**READING PASSAGE:**
● ● ● ●
If you'd rather not wait, you can get a copy of the novella for $2.99 at Amazon & Smashwords.

Givaway & Preview of Exorcising Aaron Nguyen

Hey folks! Sorry about the spotty blogging schedule - I'm working hard to get audiobooks out of the studio and words on the page, as well as brainstorming and writing guest blogs for the EXORCISING AARON NGUYEN blog tour next month. So, I figure, why not give y'all a sneak peak of the book?

Also, two random commenters will receive a coupon for a free copy of the novella on its release day, August 24th!

Cover has been touched up and is
ready to go! Woohoo!

Chapter One
What's a Little Murder Between Friends?


Exactly one week after Aaron Nguyen’s body appeared on the soccer field with his head smashed in, I found my best friend, Hiroki Satou, leafing through an exorcism manual behind the chapel. The 9 a.m. sun punched the silhouette of our school’s new steeple into the brick courtyard, as if to remind students in the shadow of that looming crucifix that Jesus was always watching, even if the teachers usually weren’t. The acrid scent of cigarette smoke cut through the air, which was already dense with the grass and magnolia perfume of a late North Carolina summer.

As usual, Hiroki was smoking, posed in a languid slump against the brick wall. The manual, though—he usually didn’t bring that sort of thing out of his room. I slid into the shade next to him, and he shook the book at me without looking up.

"Ghosts are bad enough," he said around his cigarette, careless of ash falling on the lapel of his school blazer. "Asian ghosts are fucking terrifying."

I rolled my eyes. Hiroki had spoken English of some variety since he was a kid, but he’d only been in the states for six years. There were a few things he still didn't get right all the time—prepositions, articles, idioms like "you can't have your cake and eat it too" (which, if I thought too hard about it, didn't make any goddamn sense to me either)—but I took personal pride in the fact that, by the end of sophomore year, he'd perfected the vast and varied usage of the word "fuck". Sure, he'd done all the memorizing and mistake-making, but I wiped a lot of spit off our desks teaching him how to pronounce the "f".

He flipped the page in a book filled with low-res “paranormal” crime scene photographs, and blew a stream of smoke away from me. The brick courtyard separating us from the soccer field still trailed the remains of last week’s flimsy caution tape, like morbid party streamers no one had bothered to take down. Half the nuns clustered at the edge of the grass, clutching their rosaries and shaking their heads. Sister Joseph Ann wept quietly into her wrinkled hands. I glanced past them to the field, waving away smoke that drifted toward me despite Hiroki’s efforts.

School activities had been cancelled for the past week, allowing the students extra time to deal with the trauma of a murder no one understood. There’d been lots of loud crying by people who’d never spoken to Aaron, and I guess I couldn’t blame them. Maybe they were distressed at the thought of murder so close, or maybe they saw it as an opportunity to get attention. Personally, I wanted to blog about it, but it seemed disrespectful to report hearsay and my blog wasn’t a gossip rag, no matter what people said - I never report anything I can’t back up. To be honest, I didn’t feel qualified to talk about murder.
● ● ● ●
**TASK SET:**
[a] According to the book preview, on what date will the novella be released?
[b] Transcribe the section of the book preview that opens with the words containing "Hey folks! Sorry" and closes with "of the book?".

**Data items:**
● ● ● ●
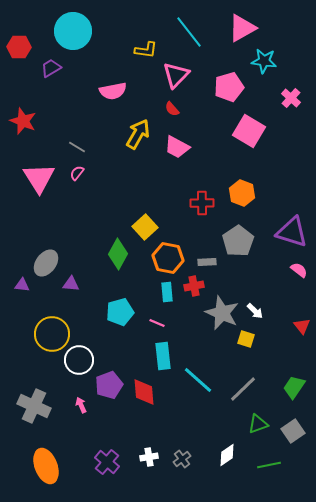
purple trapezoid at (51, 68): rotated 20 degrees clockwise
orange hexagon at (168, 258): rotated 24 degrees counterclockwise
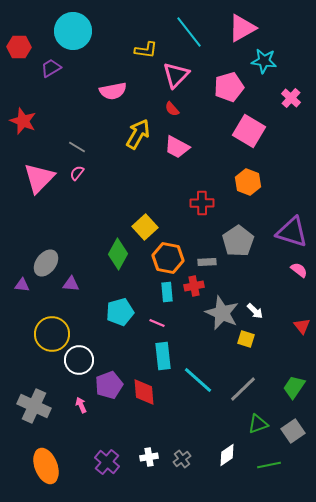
pink triangle at (39, 178): rotated 16 degrees clockwise
orange hexagon at (242, 193): moved 6 px right, 11 px up
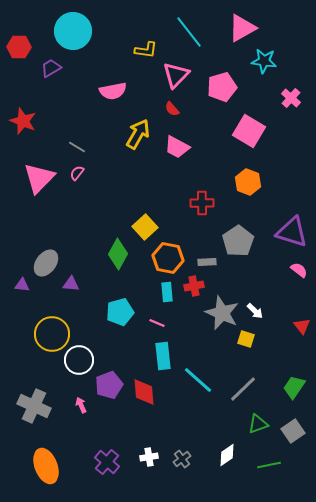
pink pentagon at (229, 87): moved 7 px left
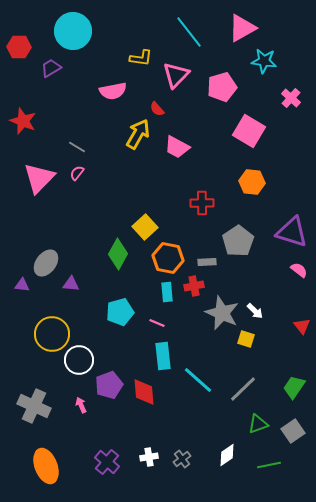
yellow L-shape at (146, 50): moved 5 px left, 8 px down
red semicircle at (172, 109): moved 15 px left
orange hexagon at (248, 182): moved 4 px right; rotated 15 degrees counterclockwise
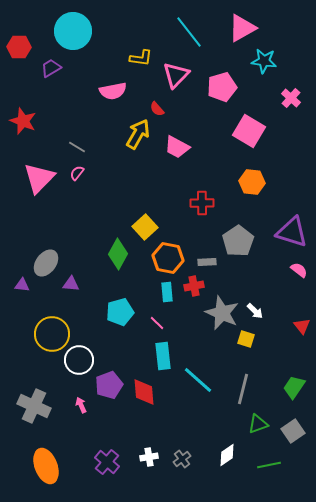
pink line at (157, 323): rotated 21 degrees clockwise
gray line at (243, 389): rotated 32 degrees counterclockwise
● ● ● ●
**ANSWERS TO EACH TASK:**
[a] August 24th

[b]
Hey folks! Sorry about the spotty blogging schedule - I'm working hard to get audiobooks out of the studio and words on the page, as well as brainstorming and writing guest blogs for the EXORCISING AARON NGUYEN blog tour next month. So, I figure, why not give y'all a sneak peak of the book?